Encoding more “normal” games, the quant + analysis pass has an easier time. 80 microsecond encode is pretty good.

Here’s a 4K 4:2:0 encode of the infamous ParkJoy scene.

0.25 ms, showing that 1080p struggles a bit to keep the GPU fully occupied. An interesting data point is that transferring a 4K RGBA8 image over the PCI-e bus is far slower than compressing it on the GPU like this, followed by copying over the compressed payload. Maybe there is a really cursed use case here …

I think this is an order of magnitude faster than even dedicated hardware codecs on GPUs. This performance improvement translates directly to lower latency (less time to encode and less time to decode), so maybe I’m onto something here.

Power consumption on the Steam Deck when decoding is also barely measurable. Not sure it’s less than the hardware video decoder, but I actually wouldn’t be surprised if it were.

Quality comparisons

Given how niche and esoteric this codec is, it’s hard to find any actual competing codecs to compare against. Given the domain is game streaming the only real alternative is to test against the GPU vendors’ encoders with H.264/HEVC/AV1 codecs in FFmpeg. NVENC is the obvious one to test here. VAAPI is also an option but at least FFmpeg’s implementation of VAAPI fails to meet CBR targets which is cheating and broken for this particular use case. It’s possible I held it wrong, but I’m not going to try debugging that.

Over 200mbit/s at 60 fps, I find it hard to tell any compression artifacts without side-by-side comparisons + zooming in, which is about 1.5 bpp. For something as simple as this codec, that’s quite neat. For objective metrics, I made use of https://github.com/psy-ex/metrics.

To even begin to compare a trivial codec like this against these codecs is a little silly, but we can level the playing field a bit by putting these codecs under the same harsh restriction that we have in PyroWave:

  • Intra-only
  • CBR with hard cap
    • Encoder is not allowed any slack, which should make the rate control really sweat
  • Fastest modes (not sure it matters that much to intra-only)

Example command line here:

ffmpeg -y -i input.y4m -b:v 100000k -c:v hevc_nvenc -preset p1 -tune ull -g 1 -rc cbr -bufsize 1667k out.mkv

No one in their right mind would stream like this, but let’s try anyway. 🙂

The video clips from the games are 5s clips I captured myself to raw NV12 video. I don’t think it’s super useful to upload those. My hacked up scripts to generate the graphs can be found here for reference.

I ran the NVENC tests on an RTX 4070 on 575 drivers.

ParkJoy

I included this as a baseline since this sequence has been seared into the mind of every video engineer out there (I think?) … This clip is 50 fps, but since my test script is hard-coded for 1080p60, I hex-edited the .y4m :’)

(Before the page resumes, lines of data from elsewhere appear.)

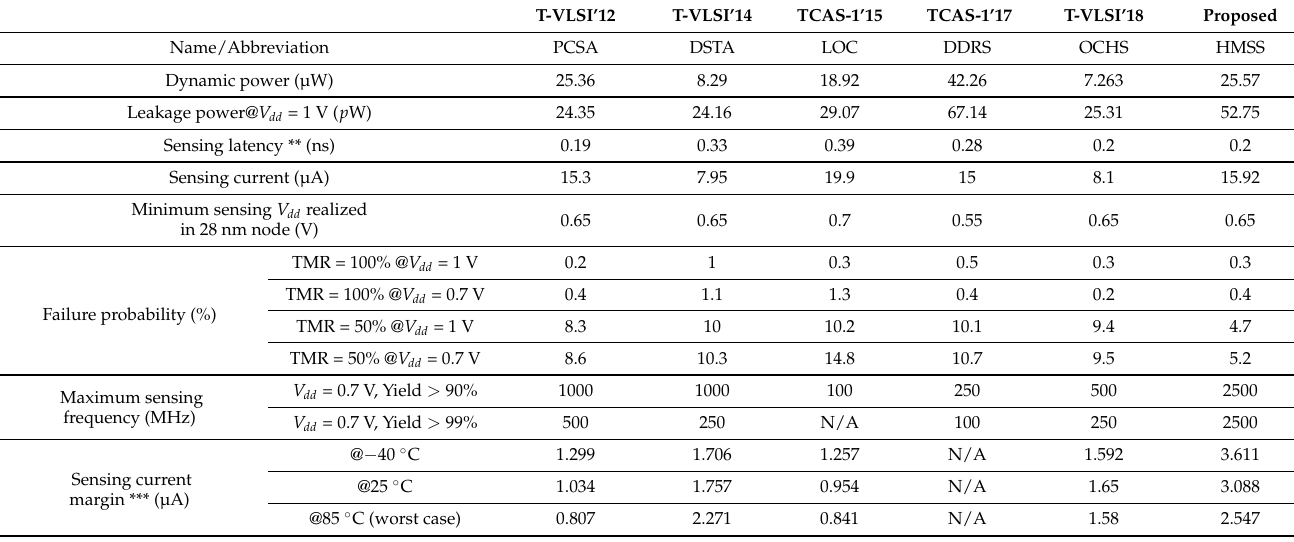
Table 3. Summary of Low-VDD sensing circuit performance ∗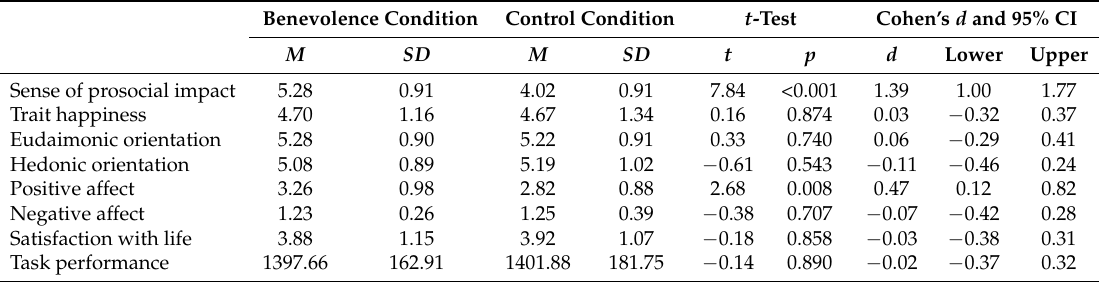
Table 2. Comparison between the benevolence and control conditions Benevolence Condition Control Condition t -Test Cohen’s d and 95% CI M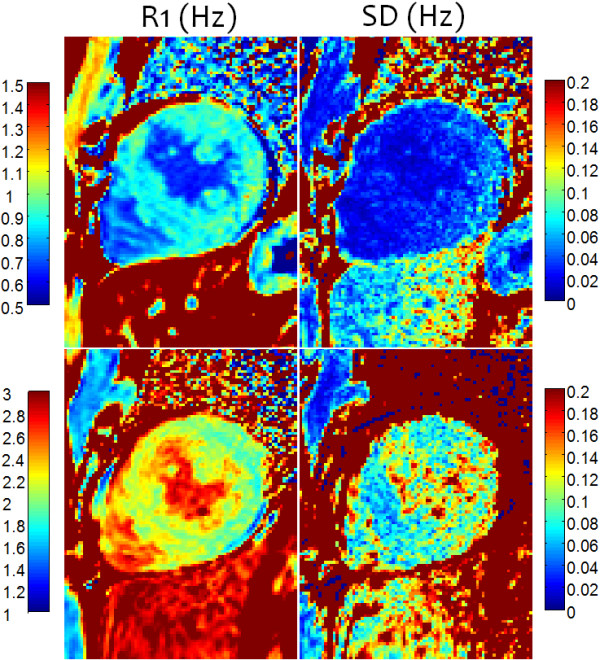
R1 and SD maps for subject with HCM acquired pre-contrast (TOP) and post-contrast (BOTTOM), corresponding to the T1-maps shown in Figure
9
.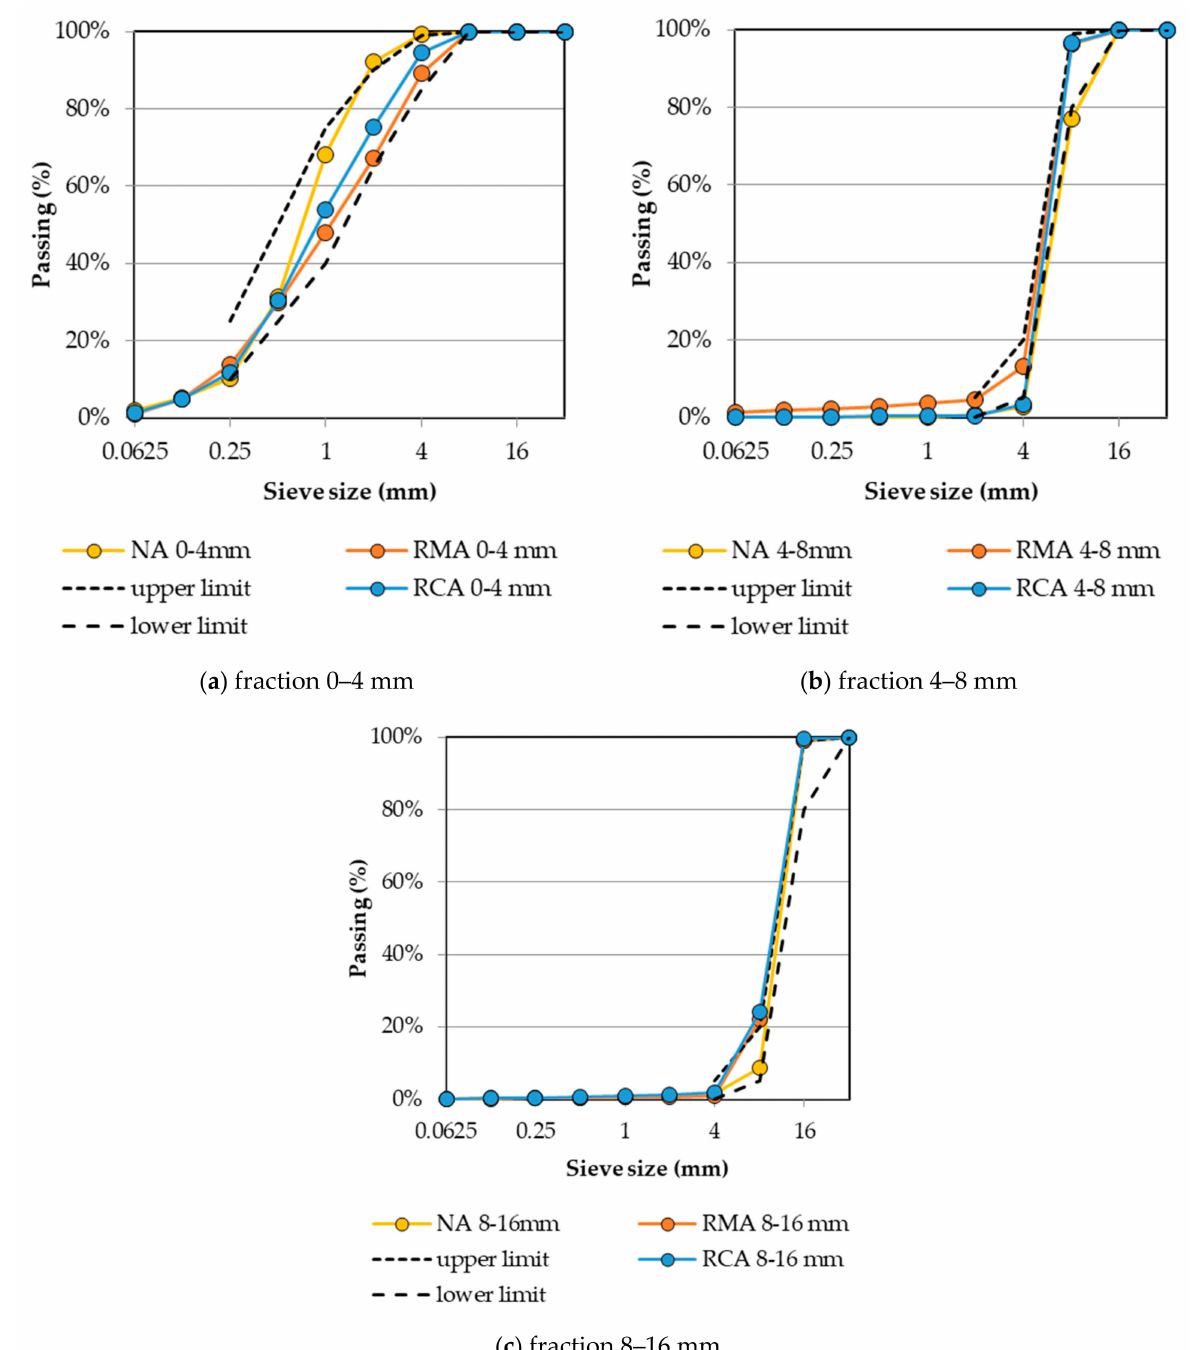
Figure 3. Sieving curves for natural aggregate, recycled masonry aggregate with limits defined in the standard [77] used in concrete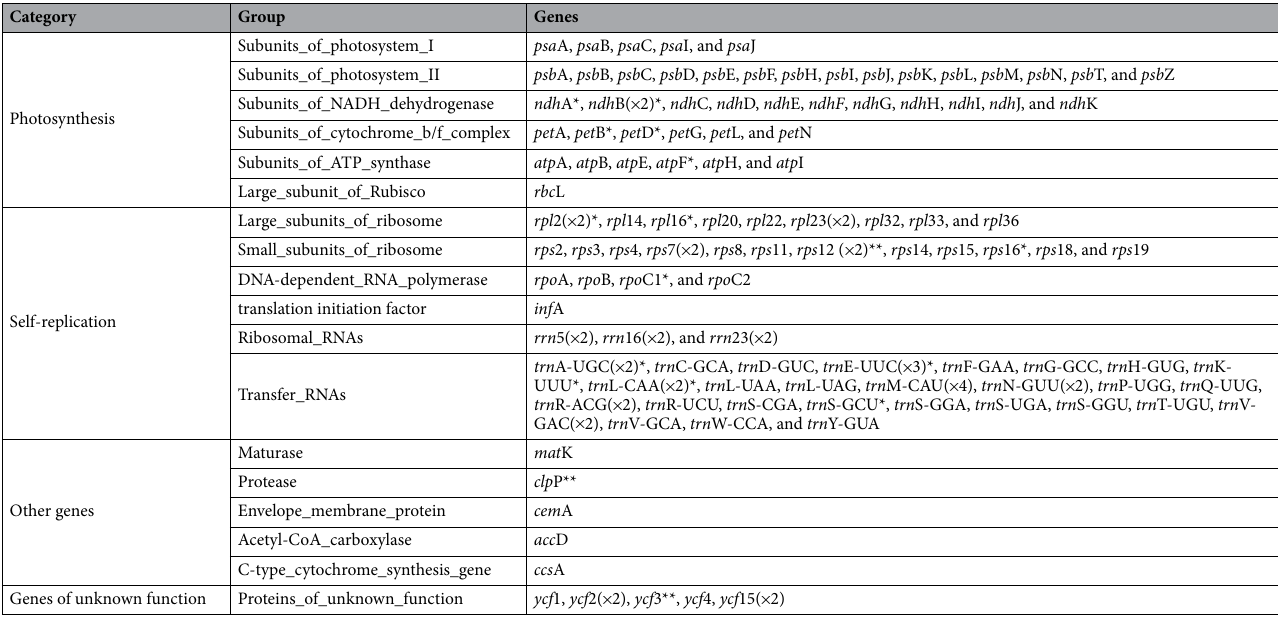
Table 2. Genes encoded by two Launaea and eight Reichardia chloroplast genomes. (×N) indicates the genes that have N copies. * and ** indicate genes containing one and two introns,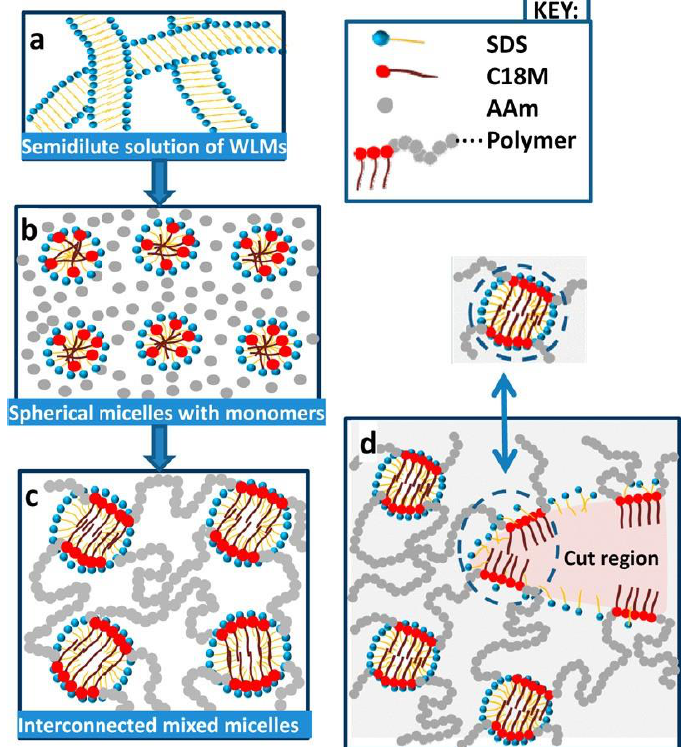
Figure 1. Formation of micellar hydrogels ( a – c ) and their self-healing mechanism ( d ). The double arrow in ( d ) indicates the gel region before and after healing. Reprinted with permission from reference [65]. Copyright 2016 American Chemical Society.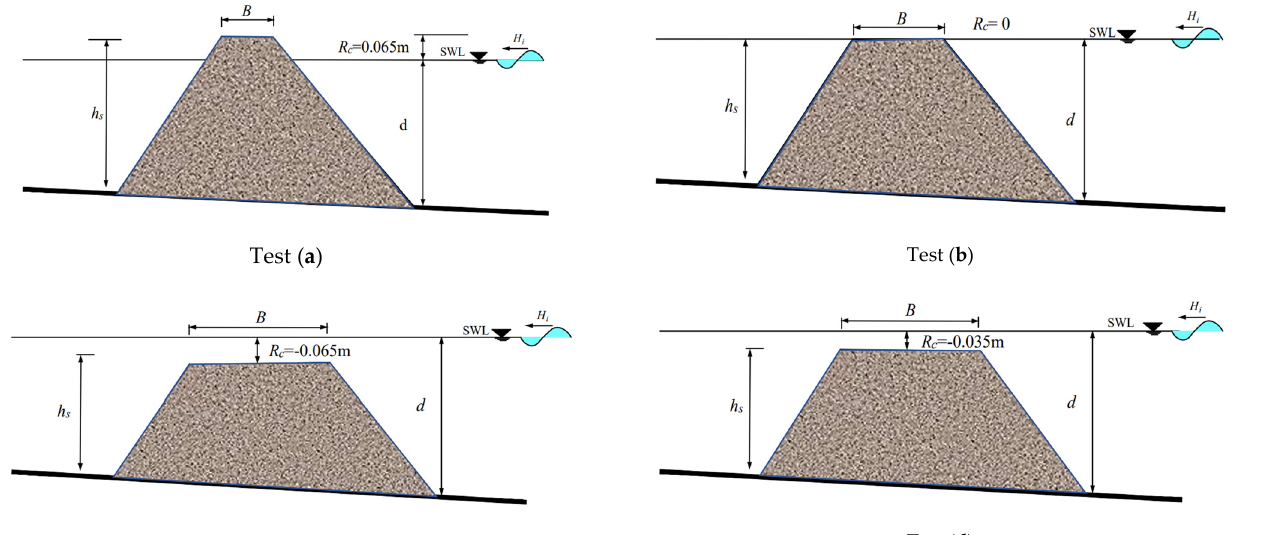
6 of 20 Figure 2. Schematic view of the wave flume and experimental arrangement for measuring incident, transmitted, and reflected wave fields in the wave flume.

O_O. One thing to note here is that AV1/HEVC rate control kinda fails in this scenario. It ends up using less than the allotted budget, probably because it has to be conservative to meet the ridiculous hard-capped CBR. The graphs are done using the final encoded size however.

… VMAF, are you drunk?

Back to reality.

The more typical metrics look more like what I would expect. XPSNR is supposed to be a weighted PSNR that takes psychovisual effects into account, but I have no idea if it’s a good objective metric.

Expedition 33

Quite hard to encode. It was this game that actually gave me the last push to make this codec since even at 50 mbit/s with motion estimation, I recall some sections giving the encoder real trouble. Bumping bit rates just never cleaned things up properly for whatever reason …

I don’t know why, but VMAF really likes PyroWave.

Stellar Blade

Surprisingly easy to code. Must be the blurred backgrounds in play.

The use of FP16 kinda limits how high the PSNR can go. This is way beyond transparency, so, whatever.

Street Fighter 6

This scene is arguably a good argument for 4:4:4 …

FF VII Rebirth

More foliage, which I expected to be kinda hard. The game’s presentation is very soft and it shows in the compression rates 🙂

VMAF really seems like a joke metric for these use cases …

Another example of PSNR flattening off due to lowered internal precision.

Conclusion

I’m quite happy with this as-is, and having a 100% DIY streaming solution for my own use is fun.